Source code used to for the performance measurements in Bläsius, Thomas; Friedrich, Tobias; Lischeid, Julius; Meeks, Kitty; Schirneck, Martin. Efficiently Enumerating Hitting Sets of Hypergraphs Arising in Data Profiling. Algorithm Engineering and Experiments (ALENEX) 2019. This tool generates unique column combination (UCC) hypergraphs from CSVs and enumerates all minimal hitting sets of hypergraphs using the enumeration algorithm described in the paper above. Use commit 8e6dfdba80a16d9d5eb1060561d9dbd747d564ef
to reproduce results.
The CMake build is tested with VS 2017 on Windows and with Make on Ubuntu on Windows. Requires boost, including the compiled libraries filesystem
and program_options
(consider using --with-libraries=filesystem,program_options
to reduce compilation time).

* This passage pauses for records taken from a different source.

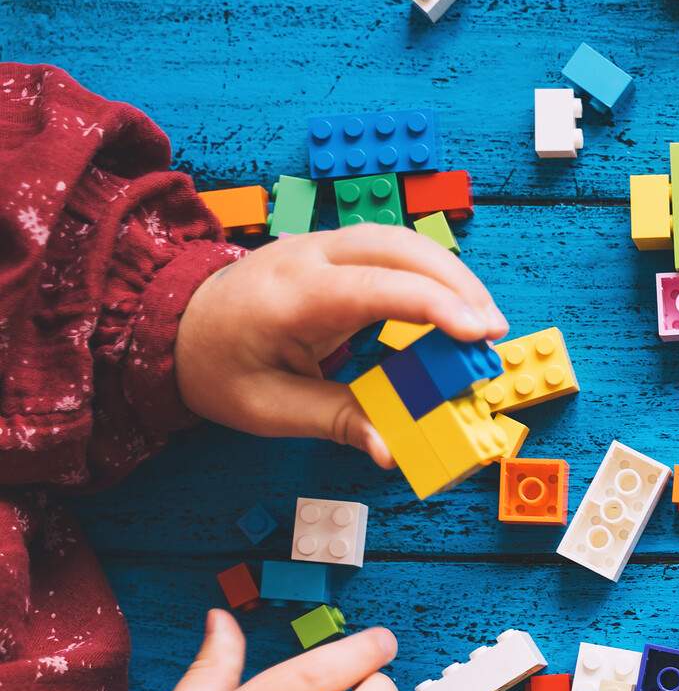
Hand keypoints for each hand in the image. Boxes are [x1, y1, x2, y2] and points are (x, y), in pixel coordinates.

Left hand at [175, 227, 508, 465]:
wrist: (173, 325)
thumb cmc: (219, 368)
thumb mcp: (270, 409)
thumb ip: (337, 422)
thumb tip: (392, 451)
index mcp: (291, 296)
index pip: (376, 287)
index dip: (434, 307)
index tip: (479, 333)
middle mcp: (309, 257)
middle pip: (398, 247)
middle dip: (457, 285)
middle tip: (494, 332)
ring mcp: (320, 245)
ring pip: (400, 239)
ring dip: (450, 275)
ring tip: (482, 322)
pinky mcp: (333, 251)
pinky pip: (391, 248)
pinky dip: (430, 272)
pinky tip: (452, 306)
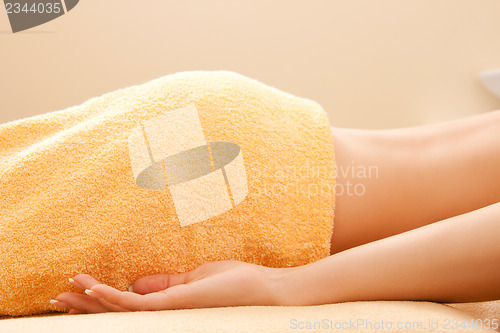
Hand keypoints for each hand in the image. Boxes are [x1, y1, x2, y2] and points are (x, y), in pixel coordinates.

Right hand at [51, 260, 287, 313]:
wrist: (265, 291)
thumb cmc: (237, 286)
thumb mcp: (195, 280)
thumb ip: (165, 285)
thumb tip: (139, 283)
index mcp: (169, 310)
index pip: (128, 309)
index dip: (102, 302)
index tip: (82, 290)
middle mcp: (165, 318)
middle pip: (117, 315)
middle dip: (86, 308)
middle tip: (58, 300)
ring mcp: (169, 315)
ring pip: (120, 313)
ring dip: (91, 303)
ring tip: (63, 296)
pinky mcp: (175, 308)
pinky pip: (137, 305)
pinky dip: (112, 298)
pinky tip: (94, 289)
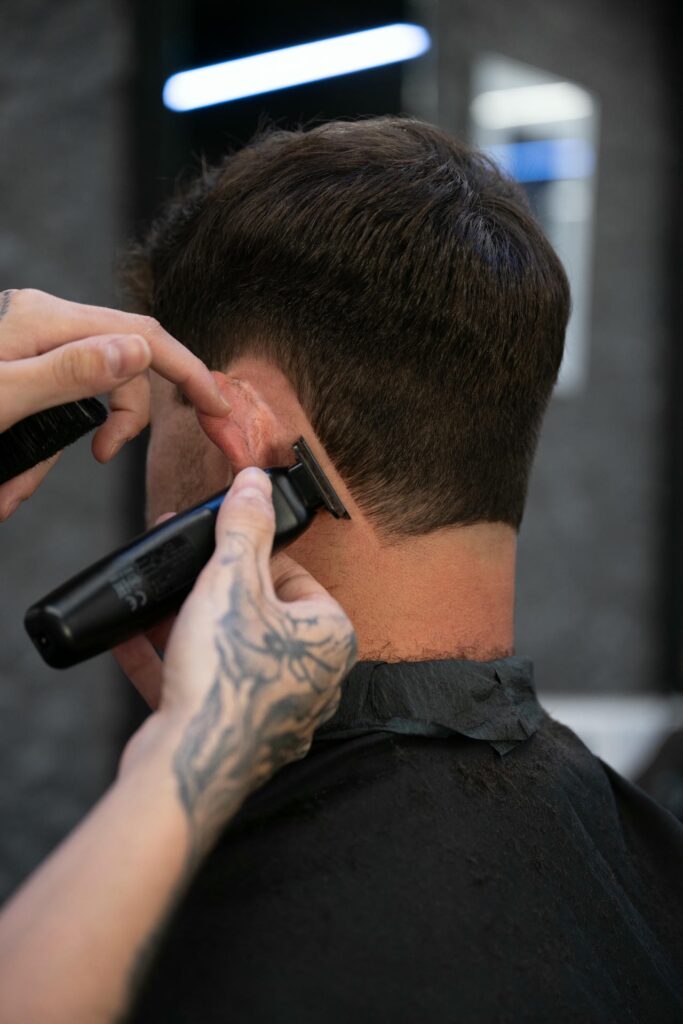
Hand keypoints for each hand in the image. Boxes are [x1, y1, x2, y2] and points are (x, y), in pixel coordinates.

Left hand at [0, 288, 228, 518]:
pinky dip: (38, 448)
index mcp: (47, 321)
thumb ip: (71, 372)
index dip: (189, 371)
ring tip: (13, 488)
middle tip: (101, 456)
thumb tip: (139, 351)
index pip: (143, 336)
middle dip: (120, 420)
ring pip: (85, 395)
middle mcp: (45, 324)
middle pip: (122, 369)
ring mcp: (33, 343)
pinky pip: (52, 406)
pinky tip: (9, 478)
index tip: (216, 409)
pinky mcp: (20, 365)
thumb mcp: (3, 396)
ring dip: (60, 449)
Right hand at [115, 468, 356, 851]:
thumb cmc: (227, 677)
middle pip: (257, 614)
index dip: (253, 555)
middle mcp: (311, 680)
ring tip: (151, 594)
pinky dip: (168, 661)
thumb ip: (244, 528)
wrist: (188, 769)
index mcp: (329, 640)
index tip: (218, 542)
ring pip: (227, 651)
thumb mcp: (231, 582)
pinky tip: (128, 637)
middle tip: (181, 565)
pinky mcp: (231, 735)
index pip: (296, 578)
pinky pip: (201, 686)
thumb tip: (256, 482)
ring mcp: (272, 712)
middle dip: (212, 589)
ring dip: (186, 623)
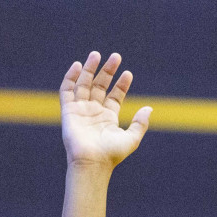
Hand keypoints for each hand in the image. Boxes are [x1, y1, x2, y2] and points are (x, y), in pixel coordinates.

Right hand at [59, 51, 151, 169]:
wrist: (92, 162)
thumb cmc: (111, 154)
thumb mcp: (132, 139)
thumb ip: (140, 123)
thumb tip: (149, 108)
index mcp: (108, 118)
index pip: (115, 96)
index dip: (121, 84)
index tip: (128, 73)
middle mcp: (94, 112)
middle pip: (100, 86)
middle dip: (107, 71)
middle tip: (116, 56)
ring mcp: (81, 110)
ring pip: (84, 84)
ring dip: (90, 69)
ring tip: (97, 54)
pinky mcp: (68, 111)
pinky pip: (67, 91)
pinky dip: (70, 78)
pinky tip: (77, 65)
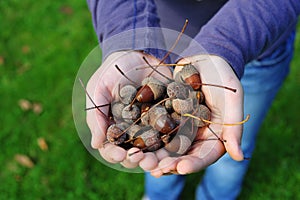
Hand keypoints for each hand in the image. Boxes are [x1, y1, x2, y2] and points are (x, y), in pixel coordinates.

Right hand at [85, 50, 172, 169]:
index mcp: (112, 127)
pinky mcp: (167, 119)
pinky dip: (172, 144)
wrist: (138, 53)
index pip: (111, 148)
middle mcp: (131, 131)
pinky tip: (174, 148)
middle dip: (136, 160)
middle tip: (142, 159)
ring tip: (157, 160)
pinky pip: (170, 135)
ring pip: (152, 150)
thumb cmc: (114, 71)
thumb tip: (96, 145)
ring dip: (154, 158)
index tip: (120, 153)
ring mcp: (150, 127)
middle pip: (132, 154)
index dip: (114, 154)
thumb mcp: (100, 88)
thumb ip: (97, 115)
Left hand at [151, 55, 244, 176]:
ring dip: (155, 156)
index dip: (194, 163)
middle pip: (183, 155)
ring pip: (167, 146)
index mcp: (215, 136)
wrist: (204, 59)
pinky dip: (147, 138)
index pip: (205, 155)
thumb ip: (234, 126)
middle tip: (156, 170)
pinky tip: (136, 143)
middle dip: (170, 164)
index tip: (181, 168)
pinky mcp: (167, 118)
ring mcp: (180, 128)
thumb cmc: (223, 77)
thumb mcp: (232, 98)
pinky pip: (156, 130)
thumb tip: (240, 157)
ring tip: (143, 162)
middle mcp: (196, 136)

After installing boost, navigate to the top-level directory of enumhyp
. Run cmake .
to generate VS project files or Makefiles, depending on your OS. If CMake could not find your boost installation, cmake . -DBOOST_ROOT:PATHNAME=/path/to/boost
should do the trick.
Use enumhyp --help
to show available options. Executing enumhyp generate table.csv
will generate a UCC hypergraph table.graph
and place it in your current working directory. Following that, you can use enumhyp enumerate table.graph
to enumerate all minimal hitting sets for the hypergraph (results are discarded by default, use -o path/to/file/or/directory
to save transversal hypergraphs). Save hitting set delays using the -H
switch and extensive oracle statistics by using -O
. Different enumeration algorithm implementations can be compared using -I
. The vertex order of input graphs can be randomized using -r
.
Graphs are saved as plain text files, the number of vertices in the first line is followed by one edge per line. An edge is a comma-separated list of vertex indices.